- **Aufgabenstellung**: Nehmen Sie den Faden des Berichts über die Premiere von „Pippi Langstrumpf“ im Wasenwald auf und schreiben Sie ihn im Anschluss an seinen letzten Satz weiter.

── Ausgangstext

Sie stellt die Welt auf den Kopf

Im Wasenwald steht jetzt die Villa Kunterbunt. Dort treibt Astrid Lindgrens Piratentochter "Pippi Langstrumpf" ihren Schabernack, flott inszeniert von Regisseur Ambrogio Vinella. Am Freitagabend war Premiere.

 

KATHRIN KIPP

 

Sie ist das bekannteste, lustigste, stärkste, unabhängigste, schlagfertigste und reichste Mädchen der Welt: Pippi, die Königin der Außenseiter, die Ikone aller Rebellen, Utopisten, Anarchisten und Punks, der Schrecken aller Supernannys. Sie macht, was sie will, stellt die Welt und die Logik auf den Kopf und mischt spießige Kaffeekränzchen auf.

────
── Datenabschnitt

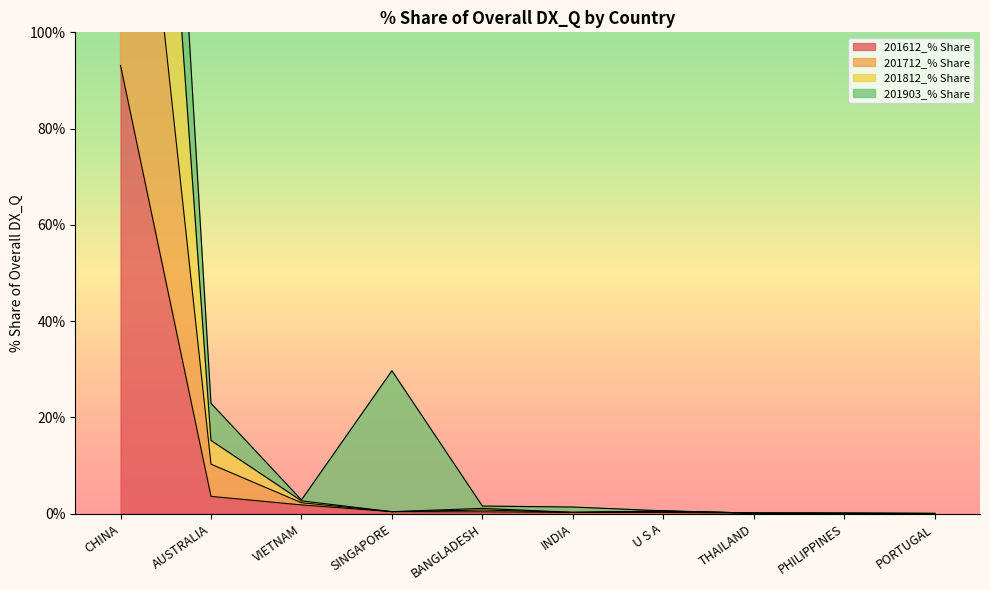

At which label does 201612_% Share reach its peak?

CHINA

────

- **Antwort**:
Pippi ist der rothaarige Traum aller Kinder und frechgebliebenen Alten. Sie steht für all das, was wir alle manchmal gerne sein wollten. Die Rotzgöre flüchtet vor der Polizei, veräppelt Ganoven, führt die Fräuleins vom Waisenclub an der Nase herum, hilft den Benachteiligten und lässt sich von niemandem vereinnahmen.

 

Wo sie ist, ist was los. Und wenn ihr einer ganz dumm kommt, dann schleudert sie ihn einfach durch die Luft. Sie führt die idiotische Erwachsenenwelt vor und erzählt kunterbunte, aber unterhaltsame Lügengeschichten. Und sie hat Freunde, Haustiere und jede Menge Spaß. Aber manchmal ist sie auch ein wenig traurig, weil ihre Mutter im Himmel und der Piratenvater verschollen sind.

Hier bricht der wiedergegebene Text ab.